A sua volta il cliente non detrae le forniture fino a quando non vengono effettivamente saldate. Nelle casse dello Stato le entrate resterebbero invariate, e il lavoro del fornitore tutelato. Al di là di ogni formula, dovrebbe regnare sovrano il rispetto per il lavoro altrui. Nessuno è immune alle difficoltà, ma condividerle in maniera preventiva fin da subito può stimolare ulteriormente la volontà di aiutarsi, ma anche renderci liberi di fermarsi prima che tutto venga distrutto.
Che esito ha avuto la Class Action che ha promosso?
Se ci fermassimo all'esito, tutto il mio lavoro sarebbe stato vano. L'importanza di questa particolare Class Action è che nasce dal voler dire basta alla rassegnazione. Essendo noi, anello debole della catena produttiva non possiamo permettere che sia normale, subire ed accettare ogni decisione presa dal nostro cliente e di cui siamo all'oscuro fino a quando tutto crolla.
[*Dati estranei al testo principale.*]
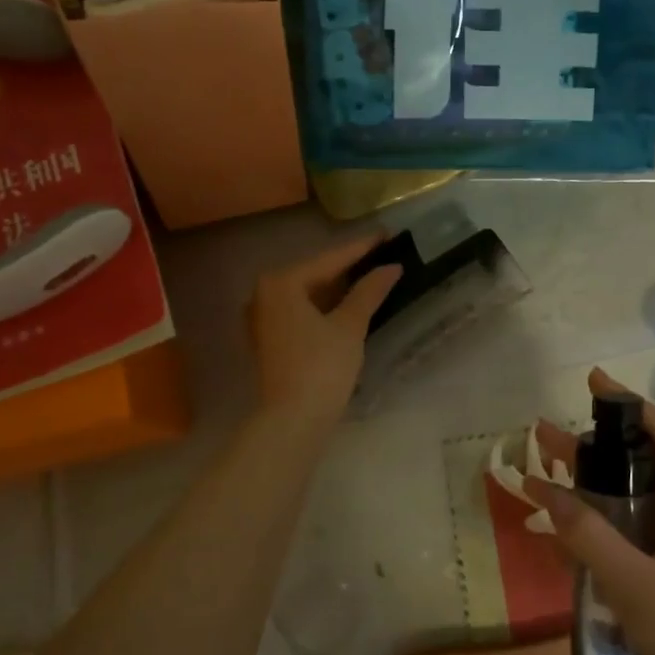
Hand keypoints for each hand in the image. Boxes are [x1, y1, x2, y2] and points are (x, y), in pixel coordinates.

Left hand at [249, 235, 401, 432]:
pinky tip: (348, 304)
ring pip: (308, 294)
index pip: (329, 259)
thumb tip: (391, 268)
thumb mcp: (349, 326)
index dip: (361, 248)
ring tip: (371, 276)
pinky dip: (324, 306)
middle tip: (382, 254)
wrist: (292, 420)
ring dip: (338, 288)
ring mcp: (262, 318)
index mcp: (281, 283)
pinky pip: (300, 311)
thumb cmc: (321, 367)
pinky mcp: (269, 339)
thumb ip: (369, 292)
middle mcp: (264, 294)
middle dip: (349, 267)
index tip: (387, 234)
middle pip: (315, 274)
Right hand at [543, 369, 654, 654]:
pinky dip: (606, 519)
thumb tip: (542, 489)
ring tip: (551, 474)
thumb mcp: (633, 581)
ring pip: (637, 497)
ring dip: (596, 483)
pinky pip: (637, 530)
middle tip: (546, 436)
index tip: (591, 382)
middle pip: (642, 462)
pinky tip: (575, 530)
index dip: (627, 403)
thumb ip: (587, 534)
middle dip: (595, 445)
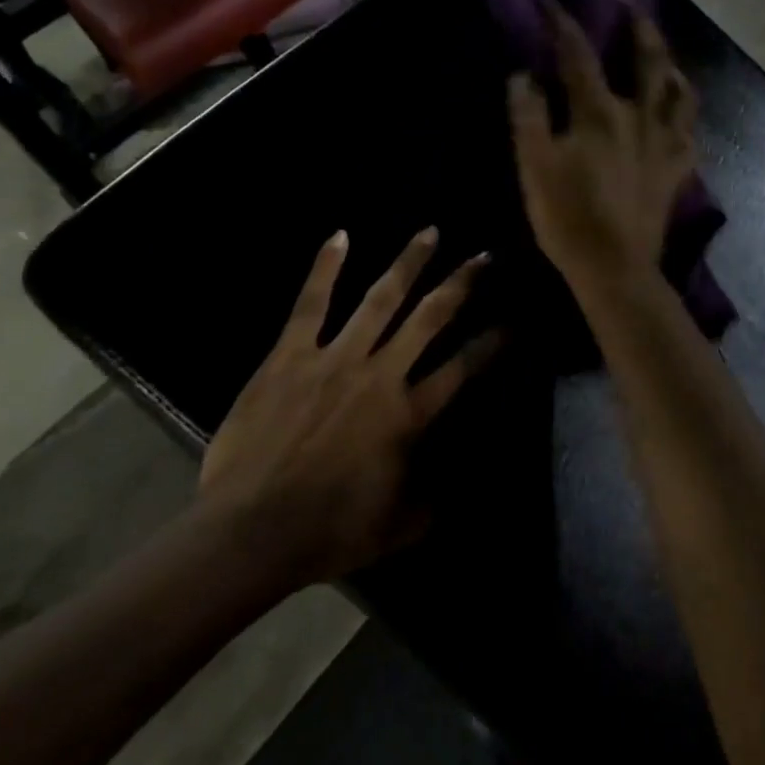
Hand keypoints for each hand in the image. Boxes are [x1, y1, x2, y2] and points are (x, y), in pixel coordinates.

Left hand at [200, 227, 498, 583]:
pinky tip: (340, 236)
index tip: (511, 322)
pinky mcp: (291, 355)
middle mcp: (381, 375)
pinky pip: (312, 304)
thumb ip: (433, 496)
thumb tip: (453, 481)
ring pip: (380, 300)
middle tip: (483, 255)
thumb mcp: (400, 525)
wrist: (252, 529)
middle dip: (461, 284)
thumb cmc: (330, 531)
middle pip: (430, 318)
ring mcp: (335, 359)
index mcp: (409, 415)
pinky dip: (326, 268)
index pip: (463, 367)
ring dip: (408, 263)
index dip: (491, 343)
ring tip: (429, 232)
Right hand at [507, 0, 698, 296]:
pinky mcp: (676, 170)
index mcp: (598, 112)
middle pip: (646, 58)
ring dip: (670, 62)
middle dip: (637, 23)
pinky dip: (684, 114)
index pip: (577, 51)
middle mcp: (639, 116)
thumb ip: (528, 116)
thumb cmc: (567, 217)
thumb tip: (523, 75)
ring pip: (678, 90)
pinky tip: (677, 110)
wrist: (613, 267)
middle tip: (628, 0)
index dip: (559, 18)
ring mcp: (663, 143)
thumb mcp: (534, 166)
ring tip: (662, 52)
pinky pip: (689, 132)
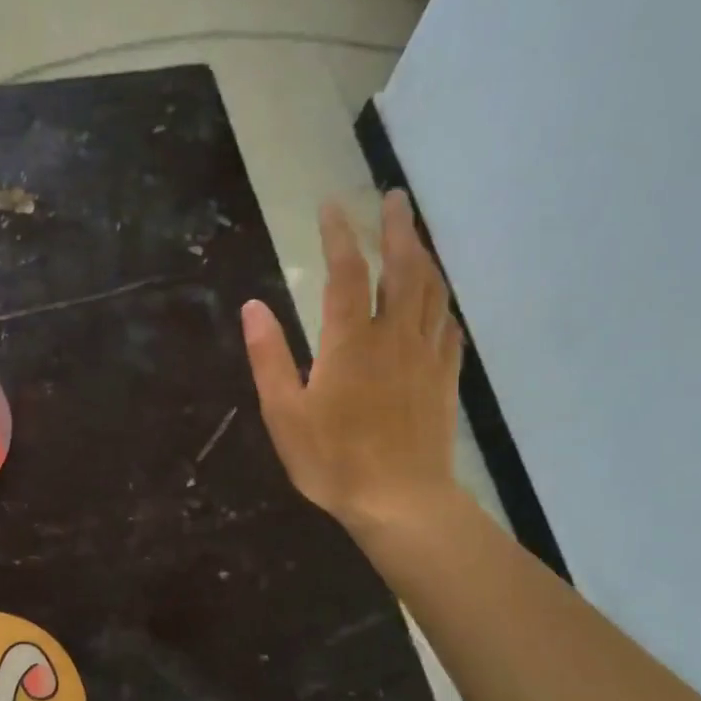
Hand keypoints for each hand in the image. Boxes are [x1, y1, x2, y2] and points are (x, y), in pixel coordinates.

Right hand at [241, 191, 464, 532]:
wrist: (401, 501)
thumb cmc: (333, 461)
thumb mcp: (284, 413)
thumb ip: (269, 357)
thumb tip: (252, 307)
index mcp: (350, 342)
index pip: (346, 273)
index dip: (339, 236)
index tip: (332, 206)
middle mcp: (394, 337)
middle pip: (403, 269)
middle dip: (398, 229)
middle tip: (394, 198)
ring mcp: (425, 356)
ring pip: (431, 292)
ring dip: (423, 257)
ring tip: (415, 237)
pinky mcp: (444, 379)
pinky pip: (447, 327)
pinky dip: (440, 304)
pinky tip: (436, 303)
Siamo sempre falliti e sempre falliremo perché uomini! A volte inseguiamo un sogno e per mille ragioni questo viene infranto, ma quando accade, ci devono essere leggi, che tutelino e supportino coloro che indirettamente sono stati coinvolti. Diritti e doveri camminano alla pari sempre, nella vita e nel lavoro.
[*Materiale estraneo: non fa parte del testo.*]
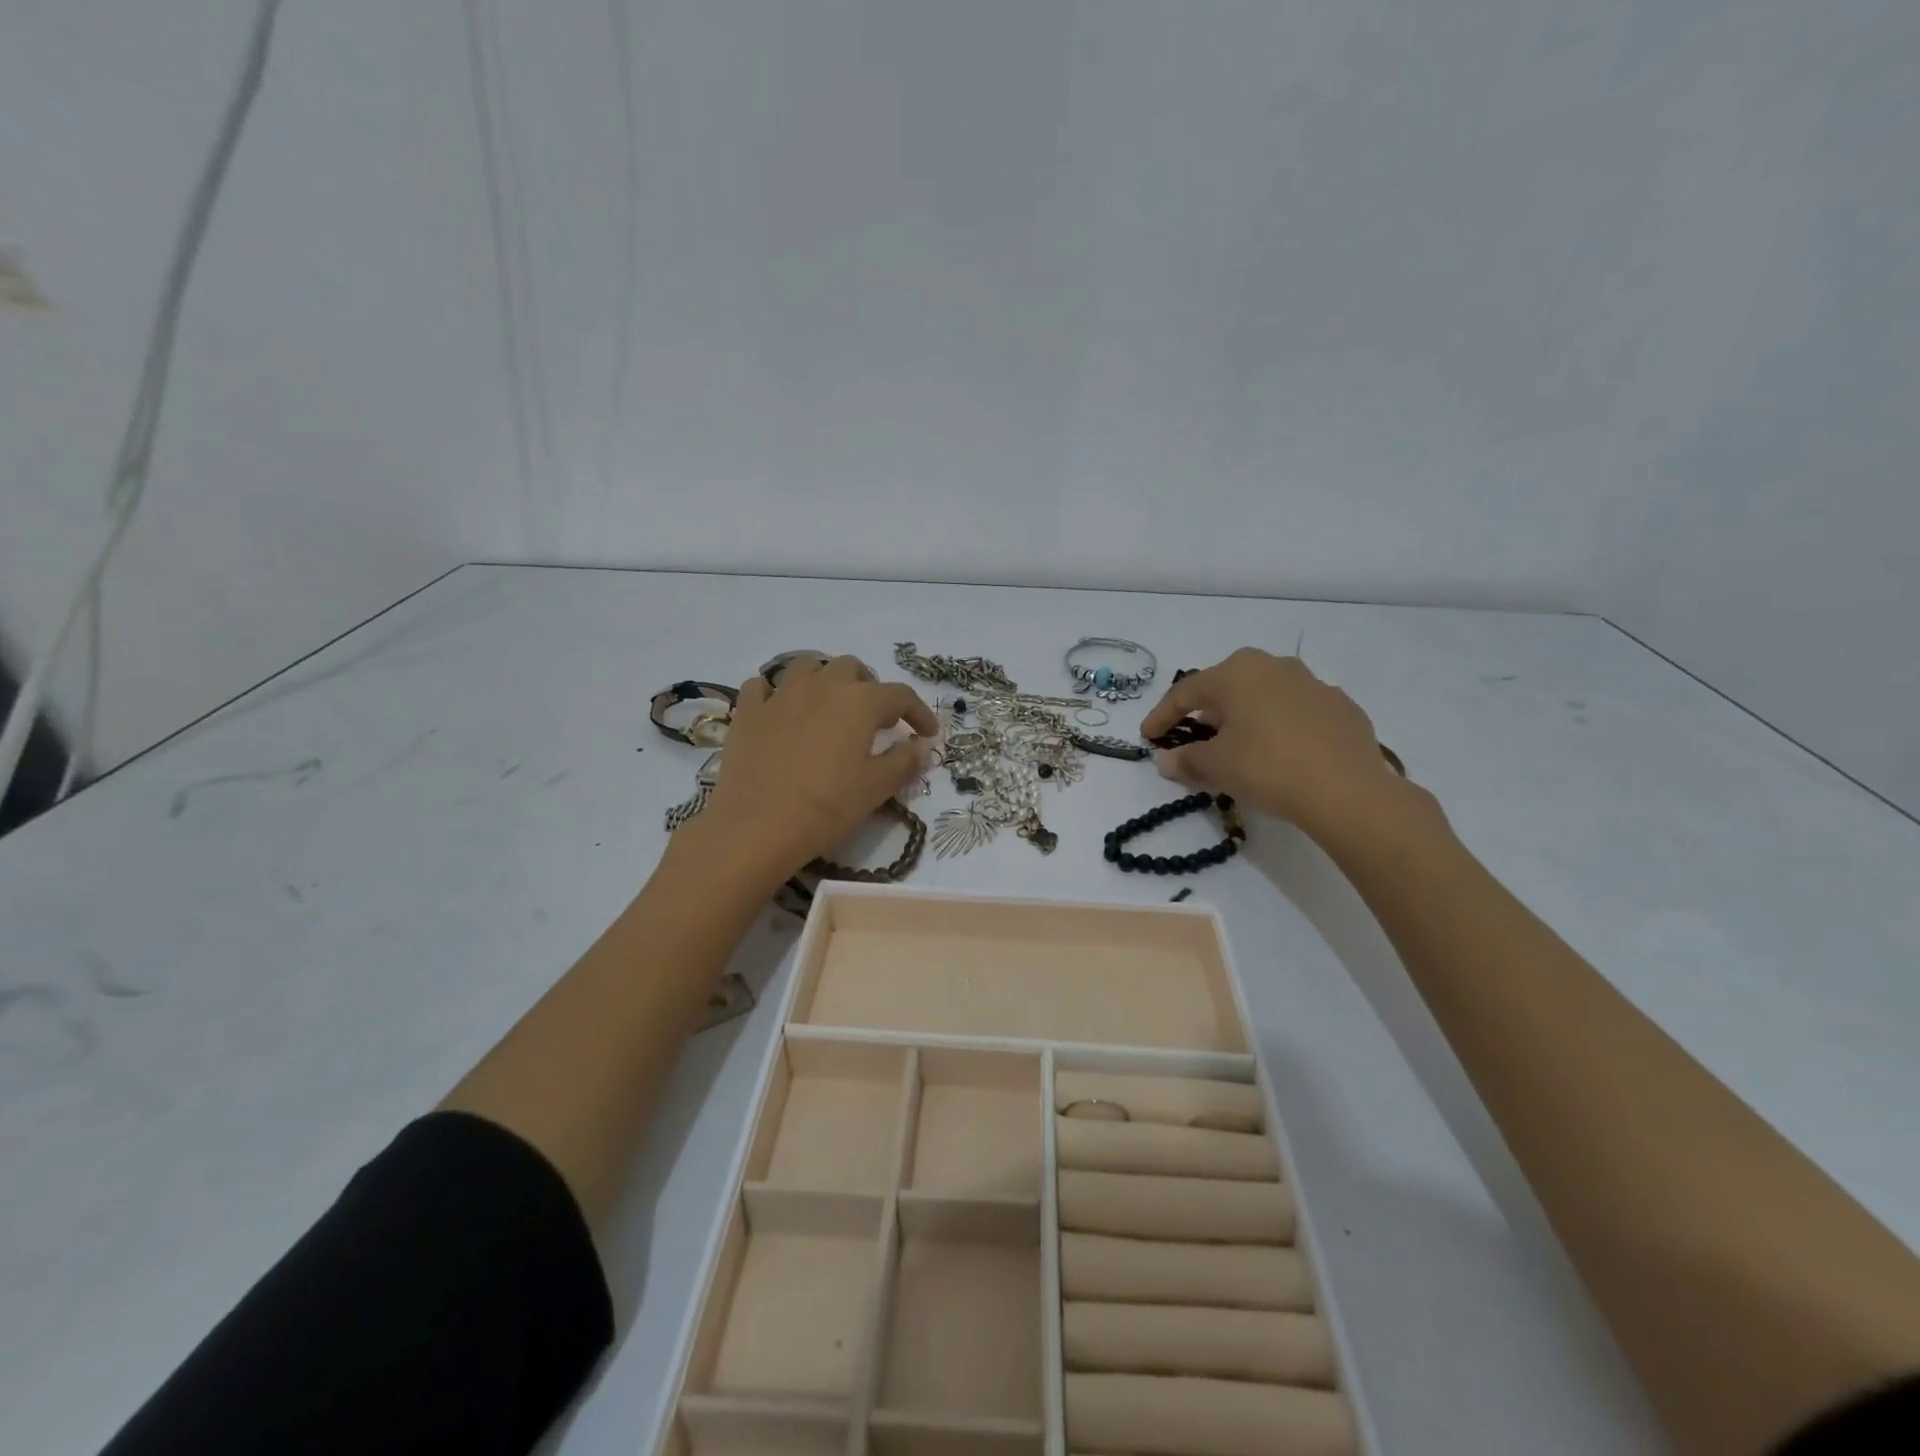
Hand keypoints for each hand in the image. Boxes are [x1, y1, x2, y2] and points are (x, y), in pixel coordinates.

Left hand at [698, 655, 938, 881]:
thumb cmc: (828, 806)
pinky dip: (775, 693)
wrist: (758, 826)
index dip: (919, 712)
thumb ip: (904, 761)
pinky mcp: (747, 711)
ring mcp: (780, 694)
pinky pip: (762, 687)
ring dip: (823, 680)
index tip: (926, 733)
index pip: (900, 695)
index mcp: (860, 701)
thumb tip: (920, 746)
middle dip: (868, 688)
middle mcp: (822, 685)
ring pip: (807, 666)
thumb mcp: (877, 787)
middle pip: (852, 669)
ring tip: (828, 706)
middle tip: (873, 719)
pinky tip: (780, 712)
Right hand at [1140, 648, 1407, 840]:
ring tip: (1239, 746)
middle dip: (1206, 713)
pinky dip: (1280, 728)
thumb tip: (1166, 760)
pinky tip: (1281, 754)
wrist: (1348, 791)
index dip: (1162, 716)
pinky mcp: (1342, 708)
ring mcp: (1313, 684)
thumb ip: (1186, 759)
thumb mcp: (1217, 766)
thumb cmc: (1268, 767)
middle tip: (1194, 738)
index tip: (1147, 737)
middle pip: (1227, 688)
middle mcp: (1274, 667)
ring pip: (1265, 697)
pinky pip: (1297, 713)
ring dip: (1245, 718)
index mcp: (1237, 673)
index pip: (1186, 692)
«Com’è cambiata la mia vita dopo aver pubblicato il libro “Io non voglio fallire”?»
Pubblicare “Io non voglio fallire” ha richiesto una buona dose di coraggio. È la storia di una donna che si mette in discussione dopo aver scelto di vivere, di concedersi una seconda opportunità. Si ribella a tutto quello che considerato “fisiologico” perché la mia vita è una questione personale e raccogliere decine di storie come la mia dove si diventa fantasmi pur essendo ancora vivi, non può essere considerata soltanto una questione economica, di numeri e statistiche. È cambiata perché ho capito che non posso permettermi di delegare ad altri le mie decisioni anche a costo di lottare fino all'ultimo respiro per far valere i miei diritti di Persona e Imprenditrice.
Come procede oggi la Sua attività?
L' A.G.A., dopo anni tormentati finalmente si è accorta che il suo cuore è composto da due metà. Esse appartengono a due fratelli e soci che hanno trovato la forza di ripartire . La strada è lunga, difficile, quasi impossibile, ma oggi abbiamo una meta, un obiettivo comune che condividiamo con la nostra squadra. Insieme fino alla fine. Oggi abbiamo una visione di futuro.
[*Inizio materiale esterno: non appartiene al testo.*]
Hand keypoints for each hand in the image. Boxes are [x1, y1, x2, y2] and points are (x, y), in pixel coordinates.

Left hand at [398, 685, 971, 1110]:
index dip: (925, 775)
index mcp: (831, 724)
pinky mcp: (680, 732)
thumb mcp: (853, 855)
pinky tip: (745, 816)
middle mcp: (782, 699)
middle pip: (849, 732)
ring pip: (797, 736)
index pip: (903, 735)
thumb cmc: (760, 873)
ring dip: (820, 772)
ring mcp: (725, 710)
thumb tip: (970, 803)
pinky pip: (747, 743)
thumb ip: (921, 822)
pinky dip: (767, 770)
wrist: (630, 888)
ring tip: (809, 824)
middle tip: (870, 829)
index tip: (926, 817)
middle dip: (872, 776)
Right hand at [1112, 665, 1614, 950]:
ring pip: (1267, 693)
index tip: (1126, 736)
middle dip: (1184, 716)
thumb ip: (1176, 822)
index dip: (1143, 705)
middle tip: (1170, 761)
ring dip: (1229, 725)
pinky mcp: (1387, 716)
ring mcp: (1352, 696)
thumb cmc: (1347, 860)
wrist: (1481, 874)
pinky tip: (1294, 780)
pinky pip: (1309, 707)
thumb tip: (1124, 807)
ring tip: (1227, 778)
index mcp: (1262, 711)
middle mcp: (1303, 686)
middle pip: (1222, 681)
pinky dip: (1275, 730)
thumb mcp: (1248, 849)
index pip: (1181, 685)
Che cosa consiglia agli imprenditori che si trovano a vivere una situazione simile alla Sua?
Non vi sono consigli appropriati, se potessi tornare indietro cercherei aiuto prima. Pretenderei dal mio consulente di essere protetta, seguita, guidata ed informata dettagliatamente sugli effetti delle mie scelte. Causa / effetto, non salto nel buio. Per molti imprenditori non è possibile dividere la vita lavorativa dalla privata. Tutto ruota intorno al lavoro e se questo viene meno, disarma anche la persona che a volte poi, si perde. Perdi la tua identità. Ti chiedi dove hai sbagliato, che cosa potevi evitare. Ripercorri ogni attimo, ogni decisione, ogni scelta e ti rendi conto che la tua colpa è stata quella di credere nel tuo lavoro e nel tuo istinto di artigiano perché non è un lavoro qualsiasi il guidare un'azienda, richiedere fantasia, ingegno, responsabilità' e senso del dovere verso gli altri prima ancora che verso te stesso.